Last week I was so excited to share my amazing musical events with you that I skipped over the epic birthday party I threw myself the weekend before. So back we go. . .
We’ve never been big on birthdays. This is because with so many kids they rolled around frequently, and if you toss in other family members, it becomes overwhelming. So when everyone got grown, we finally let them fete themselves or let a significant other do it for them. This year I decided to follow suit and host my own birthday spectacular.
It was a Murder Mystery Party entitled THE BRIE, THE BULLET, AND THE BLACK CAT. It came in a box with instructions and props. All I had to do was everything.
I read all the instructions. I needed ten to twelve people, a three-course meal, French décor, and a way to play the accompanying audio. It was going to be big. . .and complicated.
I love a challenge.
I enlisted all my Dallas children, Corey, sister Leigh Ann, and her son Dillon, plus Lyla and Wren. Everyone was assigned a part and suggestions on costumes.
The game was afoot.
I created packets for each “suspect” containing notebooks, name tags, pens, menu for the evening, plus booklets and clues that were included in the game.

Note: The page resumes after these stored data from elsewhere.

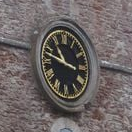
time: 10:47
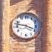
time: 3:47
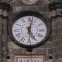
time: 5:02
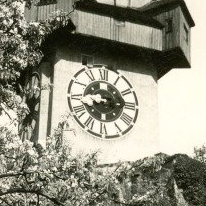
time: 8:14
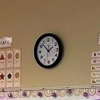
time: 1:52
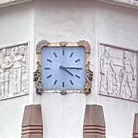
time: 4:15
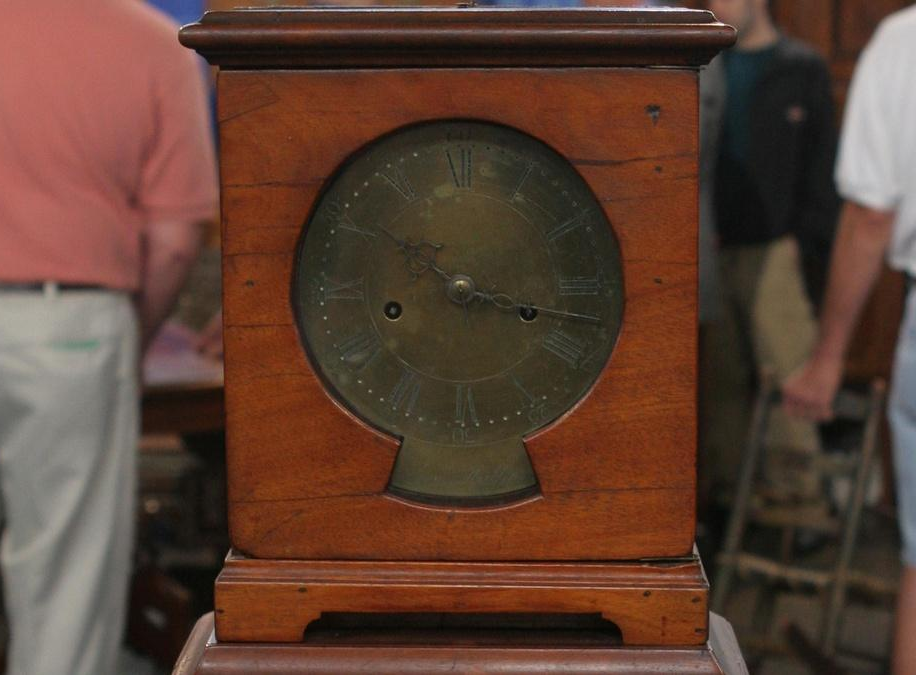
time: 10:17
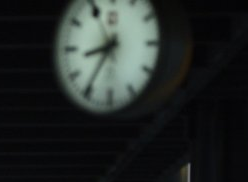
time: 8:35
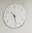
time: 10:28
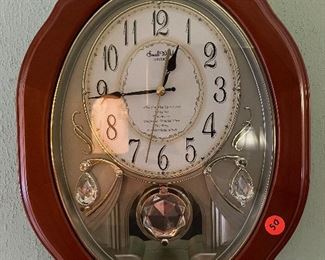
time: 12:44
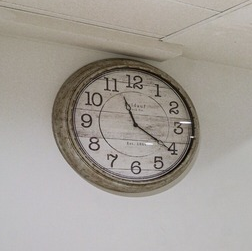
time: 11:20
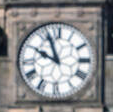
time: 9:56
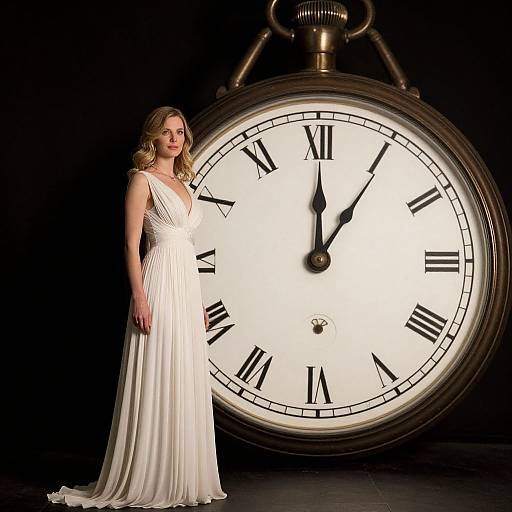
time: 12:05
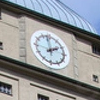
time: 1:57
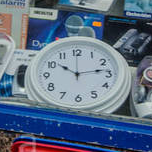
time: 10:13
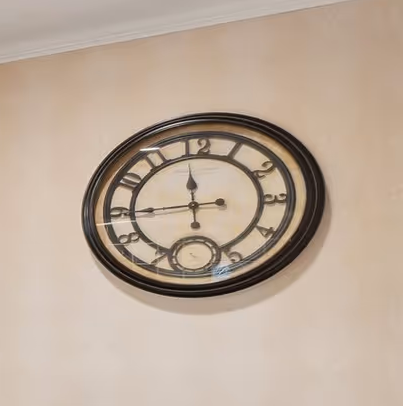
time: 11:44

The table was set as elegantly as I could muster, with the tongue-in-cheek centerpiece containing all the wedding presents from my china cabinet that had never seen the light of day. I even framed some souvenirs from my recent trip to France. Why France? The game was a rip off of the movie Casablanca and I was instructed to make it as French as possible, complete with Edith Piaf warbling in the background.
Everyone arrived at 5:30 for cocktails and charcuterie. They came ready to play, costumed to the hilt, in character and hysterical. They had raided closets, purchased on Amazon, and rifled through attics. Molly, lacking a fur coat, was draped in a faux chinchilla blanket off her couch.
We followed the script, read the dialogue, revealed the clues, ate the salads I had plated earlier, listened to the audio, interrogated each other, ate the Boeuf Bourguignon I had slaved over that afternoon, played more of the game, enjoyed tiny parfaits for dessert, made our accusations, then debriefed over more wine and brie and grapes.
Adam and Sarah turned out to be the murderers, in cahoots with each other to suss out traitors to France.
We had a ball. Dillon said it was the best birthday party he’d ever been to. Pretty high praise.
We’ve talked about doing another one sometime, but I’ll have to wait a while. It took days to get my house back to normal. Maybe for my 75th.
2 thoughts on “My Birthday Party Was One To Die For”
Love using using your wedding presents! How many years before the givers will not notice they finally found more appreciative homes?
So many of them were pushing 50, from an array of marriages. Many given by people long dead. I think I’m in the clear!